Hacking the WH2 Wireless Weather Station Outdoor Sensor – Part 2: Protocol Specification

In Part 1 of this series of posts, I described the process of reverse engineering the WH2 outdoor weather sensor from Fine Offset Electronics. Here’s what the sensor looks like:

The WH2 wireless outdoor sensor transmits on 433.92MHz - sometimes known as the 433MHz or 434MHz band - using On-Off Keying. In normal operation (after a start up period during which the receiving indoor unit attempts to discover the remote sensor(s)) the WH2 transmits a data packet every 48 seconds, as depicted below:

From now on, I’ll refer to these data bursts as packets.
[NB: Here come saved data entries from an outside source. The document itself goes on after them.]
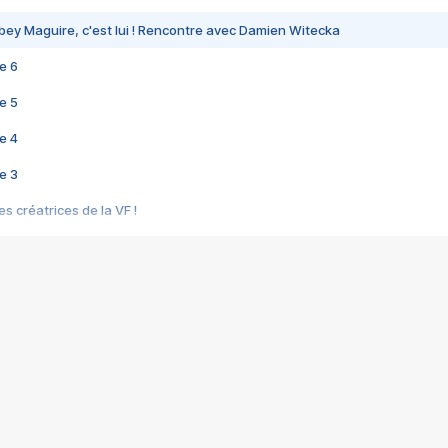
bey Maguire, c'est lui ! Rencontre avec Damien Witecka
e 6
e 5
e 4
e 3
s créatrices de la VF !
e 2
e 1
e Mektoub My Love arrive enfin ! Rencontre avec Shaïn Boumedine et Sal
i : après Toni en famille
elle réalise le bouleversant Dites lui que je l'aime
ais ! Rencontre autour de Vie privée de Rebecca Zlotowski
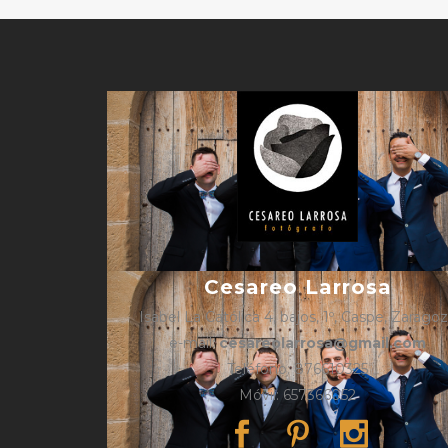
Cesareo Larrosa
Isabel La Católica 4, bajos, 1º, Caspe, Zarago
e-mail:
cesareolarrosa@gmail.com
Teléfono: 876610325
Móvil: 657366052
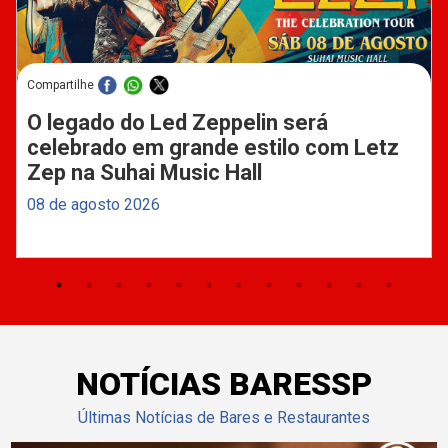
Compartilhe
O legado do Led Zeppelin será
celebrado em grande estilo com Letz
Zep na Suhai Music Hall
08 de agosto 2026
NOTÍCIAS BARESSP
Últimas Notícias de Bares e Restaurantes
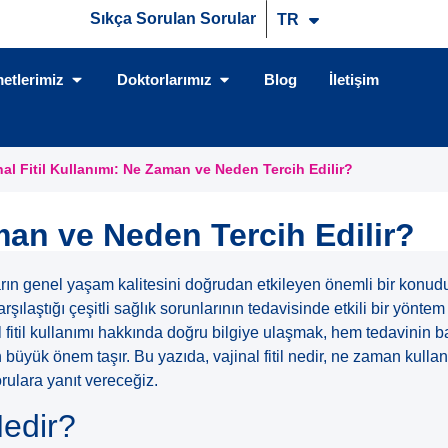
Sıkça Sorulan Sorular
TR
EN
etlerimiz
Doktorlarımız
Blog
İletişim
nal Fitil Kullanımı: Ne Zaman ve Neden Tercih Edilir?
aman ve Neden Tercih Edilir?
ların genel yaşam kalitesini doğrudan etkileyen önemli bir konu
 karşılaştığı çeşitli sağlık sorunlarının tedavisinde etkili bir yönte
l fitil kullanımı hakkında doğru bilgiye ulaşmak, hem tedavinin 
n büyük önem taşır. Bu yazıda, vajinal fitil nedir, ne zaman kullan
orulara yanıt vereceğiz.
Nedir?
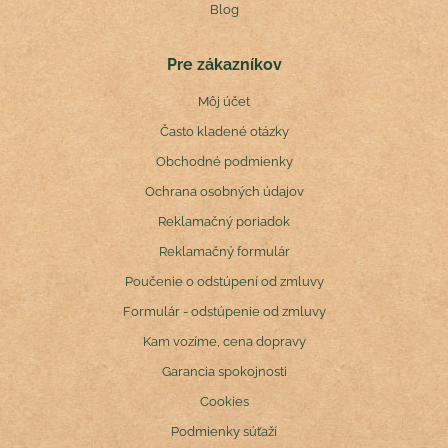
Blog
Pre zákazníkov
Môj účet
Často kladené otázky
Obchodné podmienky
Ochrana osobných údajov
Reklamačný poriadok
Reklamačný formulár
Poučenie o odstúpení od zmluvy
Formulár - odstúpenie od zmluvy
Kam vozíme, cena dopravy
Garancia spokojnosti
Cookies
Podmienky súťaží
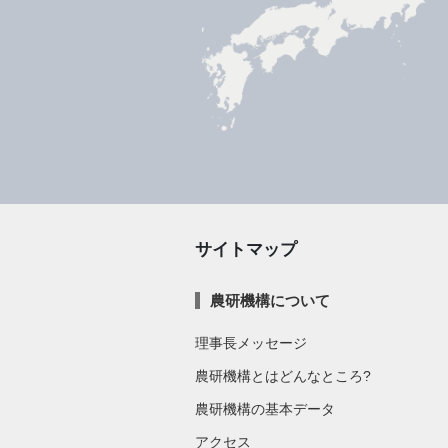
サイトマップ
農研機構について
理事長メッセージ
農研機構とはどんなところ?
農研機構の基本データ
アクセス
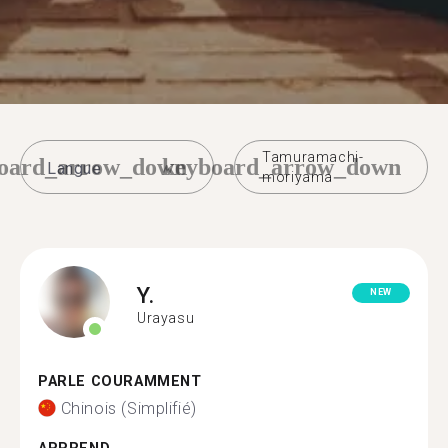
Tamuramachi-
oard_arrow_down
keyboard_arrow_down
moriyama
Y.
NEW
Urayasu
PARLE COURAMMENT
Chinois (Simplifié)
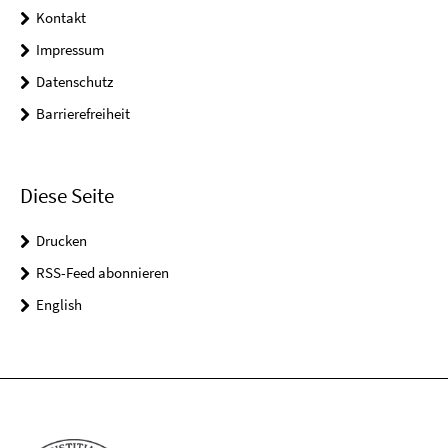
Kontakt
Impressum
Datenschutz
Barrierefreiheit
Diese Seite
Drucken
RSS-Feed abonnieren
English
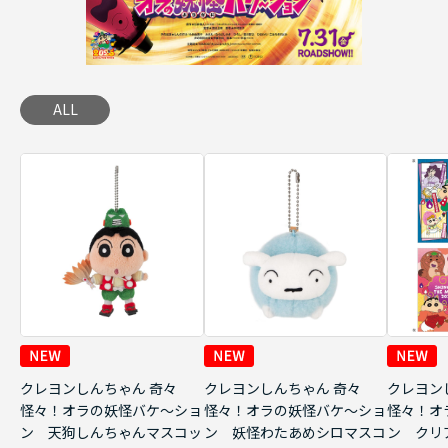
ALL
クレヨンしんちゃん 奇々
クレヨンしんちゃん 奇々
クレヨン
怪々！オラの妖怪バケ～ショ
怪々！オラの妖怪バケ～ショ
怪々！オ
ン 天狗しんちゃんマスコッ
ン 妖怪わたあめシロマスコ
ン クリ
Within each packet of data, binary 1s are encoded as 500 microsecond wide positive pulses; binary 0s are encoded as 1.5 millisecond wide positive pulses. Between each positive going pulse is 1 millisecond of “dead time” during which the transmission is idle. A natural consequence of the pulse-width coding approach taken is that packets can vary in duration for a given number of bits encoded. The pulse-width coding approach is summarised visually below:

Each packet consists of 6 bytes of data - 1 byte of preamble, 4 bytes of payload, and a 1 byte CRC. The packet format is as follows:

In more detail:

  • The preamble is 8-bits long. It consists of all 1s - i.e. 8 x 500us pulses with 1ms dead time between each pulse. The preamble bits allow the receiver to “wake-up” and adjust its automatic gain control (AGC) appropriately before the payload is sent.

  • The first 12 bits of the payload contains the device-type and device-id. These 12 bits differ from one WH2 sensor to the next. They change for a given WH2 sensor when its batteries are changed. This allows the receiver unit to discriminate between multiple WH2 remote sensors operating within its vicinity. I’m guessing that some portion of the 12 bits is dedicated to identifying the device-type (i.e distinguishing WH2 sensors from other sensors using the same protocol) and therefore doesn’t change between WH2 sensors. But I haven’t captured enough packets to determine which bits indicate the device-type and which indicate the device-id. The most-significant bit (MSB) of the 12 bits is always a 0. This allows the receiver to determine the end of the preamble (all 1s) and the start of the payload.

  • The next 12 bits of the payload contain the measured temperature. The temperature is given in tenth’s of a degree Celsius. For example, 25 degrees Celsius would be encoded as the binary representation of 250 decimal. The MSB is a sign bit. A 1 for this bit indicates a negative temperature (eg. < zero degrees Celsius).

  • The next 8 bits of the payload contain the measured humidity. This is encoded as a binary representation of % relative humidity. For example, 65% relative humidity would be encoded as the binary representation of 65 decimal.

  • The final 8 bits of the packet are a CRC-8 over the payload - i.e. over the four preceding bytes. (The preamble is not included in the CRC). The CRC-8 polynomial used is x8 + x5 + x4 + 1.

That’s it for this instalment. In the planned third part of this series of posts, I will explain how to use an Arduino to receive and decode packets from the WH2.